WHAT YOU NEED TO DO:
1. Write out the part of the health insurance passage from "For instance, many" to "to health itself.", word for word.
2. In the health insurance passage, what does almost everyone in France have to cover the cost-sharing of the single-payer program?
3. Extend the health insurance passage by writing what comes after its last sentence.

====== DOCUMENT SECTION

For instance, many Medicare beneficiaries take out so-called “Medigap” plans today, which cover that program’s often substantial out-of-pocket expenses. In France, almost everyone has a complementary plan that covers the cost-sharing (e.g., co-pays) imposed by the single-payer program. The United Kingdom and Canada, in contrast, have no co-pays for physician care, diagnostic testing, emergency-room care, surgical procedures, or hospital care.
But far more importantly, let’s not forget how bad co-pays and deductibles are. It’s not just that they are unnecessary for cost control: Canada and the United Kingdom provide no-deductible universal coverage and have lower overall health-care costs. And it’s not just that they squeeze family budgets, effectively worsening inequality: By deterring the use of needed care, they are also harmful to health itself.
The presence of complementary private plans requires the erection of unnecessary financial barriers to care. Without the latter, we won’t need the former.
In other words, the only way to make room for a significant role for private insurance in the American context is to make the public system paltrier or skimpier, to impose onerous co-pays and deductibles, or to let the rich preferentially displace working-class people from hospital beds and doctors’ offices. But it doesn’t seem to make sense to punch holes in your own floor just to create work for a carpenter. That is particularly true if your floor is your health care—and your carpenter is an extractive insurance giant.

============
====== AVAILABLE DATA

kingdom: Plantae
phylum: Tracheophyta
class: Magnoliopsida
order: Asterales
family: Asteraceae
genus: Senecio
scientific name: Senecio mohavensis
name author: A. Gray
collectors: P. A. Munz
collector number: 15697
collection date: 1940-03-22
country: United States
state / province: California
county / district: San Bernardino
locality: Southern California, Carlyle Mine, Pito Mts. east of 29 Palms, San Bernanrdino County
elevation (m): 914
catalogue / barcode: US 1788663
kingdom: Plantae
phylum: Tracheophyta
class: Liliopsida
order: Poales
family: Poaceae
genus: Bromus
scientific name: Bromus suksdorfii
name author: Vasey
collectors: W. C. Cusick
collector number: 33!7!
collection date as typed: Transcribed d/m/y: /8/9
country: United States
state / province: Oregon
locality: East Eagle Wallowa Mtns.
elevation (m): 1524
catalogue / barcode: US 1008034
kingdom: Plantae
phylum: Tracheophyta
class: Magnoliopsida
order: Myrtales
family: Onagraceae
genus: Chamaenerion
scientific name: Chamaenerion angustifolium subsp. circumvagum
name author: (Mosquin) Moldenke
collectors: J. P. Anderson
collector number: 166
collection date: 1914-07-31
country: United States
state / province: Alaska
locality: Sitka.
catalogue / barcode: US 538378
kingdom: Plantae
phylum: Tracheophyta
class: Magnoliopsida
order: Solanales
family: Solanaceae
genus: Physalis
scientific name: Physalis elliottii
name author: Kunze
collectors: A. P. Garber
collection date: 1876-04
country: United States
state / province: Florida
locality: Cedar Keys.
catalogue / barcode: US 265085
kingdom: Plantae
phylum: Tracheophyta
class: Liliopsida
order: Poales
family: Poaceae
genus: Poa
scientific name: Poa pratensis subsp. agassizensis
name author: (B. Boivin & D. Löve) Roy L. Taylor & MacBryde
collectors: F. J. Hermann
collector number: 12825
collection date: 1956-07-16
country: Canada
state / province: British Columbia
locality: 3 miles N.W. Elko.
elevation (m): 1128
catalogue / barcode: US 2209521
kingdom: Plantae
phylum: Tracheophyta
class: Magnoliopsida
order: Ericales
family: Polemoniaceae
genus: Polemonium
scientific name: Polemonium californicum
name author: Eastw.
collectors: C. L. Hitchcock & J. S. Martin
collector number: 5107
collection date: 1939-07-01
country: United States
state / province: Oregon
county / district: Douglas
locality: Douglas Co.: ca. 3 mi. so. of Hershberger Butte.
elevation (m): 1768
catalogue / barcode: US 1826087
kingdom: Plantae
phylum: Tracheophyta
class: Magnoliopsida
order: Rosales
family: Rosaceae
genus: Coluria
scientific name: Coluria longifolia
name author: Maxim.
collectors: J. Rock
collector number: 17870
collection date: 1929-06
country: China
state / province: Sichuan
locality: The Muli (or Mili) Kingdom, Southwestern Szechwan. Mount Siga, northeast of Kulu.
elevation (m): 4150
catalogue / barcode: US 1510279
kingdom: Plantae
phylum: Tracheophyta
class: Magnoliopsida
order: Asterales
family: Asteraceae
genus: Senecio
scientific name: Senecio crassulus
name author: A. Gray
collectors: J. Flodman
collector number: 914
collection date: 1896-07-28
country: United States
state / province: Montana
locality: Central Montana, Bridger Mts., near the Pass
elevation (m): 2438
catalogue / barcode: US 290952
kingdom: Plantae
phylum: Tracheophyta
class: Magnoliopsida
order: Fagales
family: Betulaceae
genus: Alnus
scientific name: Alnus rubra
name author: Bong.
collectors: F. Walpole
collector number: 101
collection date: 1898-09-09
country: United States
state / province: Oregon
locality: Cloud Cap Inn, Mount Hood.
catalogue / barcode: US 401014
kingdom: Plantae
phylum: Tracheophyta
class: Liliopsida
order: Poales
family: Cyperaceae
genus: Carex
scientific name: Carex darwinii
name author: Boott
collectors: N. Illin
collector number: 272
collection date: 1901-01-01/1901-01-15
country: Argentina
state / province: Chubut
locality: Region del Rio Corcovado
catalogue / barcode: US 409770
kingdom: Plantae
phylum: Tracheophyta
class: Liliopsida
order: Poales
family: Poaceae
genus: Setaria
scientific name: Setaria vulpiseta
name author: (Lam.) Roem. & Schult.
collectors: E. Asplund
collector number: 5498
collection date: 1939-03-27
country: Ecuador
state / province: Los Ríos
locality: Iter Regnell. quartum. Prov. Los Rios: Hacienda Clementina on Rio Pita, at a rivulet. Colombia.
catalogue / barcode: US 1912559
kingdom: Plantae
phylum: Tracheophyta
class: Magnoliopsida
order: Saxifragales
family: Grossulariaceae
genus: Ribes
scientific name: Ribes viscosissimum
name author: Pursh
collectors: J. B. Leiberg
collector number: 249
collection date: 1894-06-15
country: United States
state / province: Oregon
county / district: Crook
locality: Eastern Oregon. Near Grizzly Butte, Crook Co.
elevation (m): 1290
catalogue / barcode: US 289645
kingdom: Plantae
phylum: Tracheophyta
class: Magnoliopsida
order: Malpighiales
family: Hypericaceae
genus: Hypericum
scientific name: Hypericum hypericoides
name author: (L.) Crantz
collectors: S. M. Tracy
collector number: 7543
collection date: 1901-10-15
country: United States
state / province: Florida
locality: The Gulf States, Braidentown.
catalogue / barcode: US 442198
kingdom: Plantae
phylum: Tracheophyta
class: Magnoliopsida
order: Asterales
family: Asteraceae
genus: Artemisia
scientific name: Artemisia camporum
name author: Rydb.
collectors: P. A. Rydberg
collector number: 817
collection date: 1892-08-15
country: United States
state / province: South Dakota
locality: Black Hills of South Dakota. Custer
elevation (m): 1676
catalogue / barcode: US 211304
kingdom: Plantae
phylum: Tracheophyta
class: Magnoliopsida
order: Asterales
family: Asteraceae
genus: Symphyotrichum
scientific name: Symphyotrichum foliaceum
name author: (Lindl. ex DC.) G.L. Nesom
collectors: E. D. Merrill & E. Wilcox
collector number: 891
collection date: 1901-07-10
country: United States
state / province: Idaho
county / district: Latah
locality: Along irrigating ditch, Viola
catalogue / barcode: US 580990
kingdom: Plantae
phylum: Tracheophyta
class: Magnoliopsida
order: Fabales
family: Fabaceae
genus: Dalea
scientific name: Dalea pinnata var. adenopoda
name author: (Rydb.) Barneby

============

YOUR RESPONSES:
1.
For instance, many Medicare beneficiaries take out so-called “Medigap” plans today, which cover that program’s often substantial out-of-pocket expenses. In France, almost everyone has a complementary plan that covers the cost-sharing (e.g., co-pays) imposed by the single-payer program. The United Kingdom and Canada, in contrast, have no co-pays for physician care, diagnostic testing, emergency-room care, surgical procedures, or hospital care.
But far more importantly, let’s not forget how bad co-pays and deductibles are. It’s not just that they are unnecessary for cost control: Canada and the United Kingdom provide no-deductible universal coverage and have lower overall health-care costs. And it’s not just that they squeeze family budgets, effectively worsening inequality: By deterring the use of needed care, they are also harmful to health itself.

2. A complementary plan.

3.
Adam Gaffney is a pulmonary and critical care specialist at the Cambridge Health Alliance and Harvard Medical School, and President of Physicians for a National Health Program.
By Don McCanne, M.D.
It has often been said that even if we enacted and implemented a single payer Medicare for All program there would still be a need for additional private insurance, whether duplicative, supplementary or complementary. That is not true.
Not only would a well designed single payer system obviate the need for additional coverage, we also would not have to face the additional costly administrative excesses of superfluous insurance, plus we would not be introducing the inequities that are often characteristic of such plans.
A single, publicly-funded, universal risk pool that provides comprehensive benefits for everyone is the most effective, most efficient, and least expensive on a per capita basis of all models of health care financing that would truly ensure that all of us receive the health care that we need. As Adam Gaffney explains, we shouldn’t compromise in the design of a single payer Medicare for All program simply to accommodate the desires of the expensive, intrusive and administratively inefficient private insurance industry. We need them out of our system.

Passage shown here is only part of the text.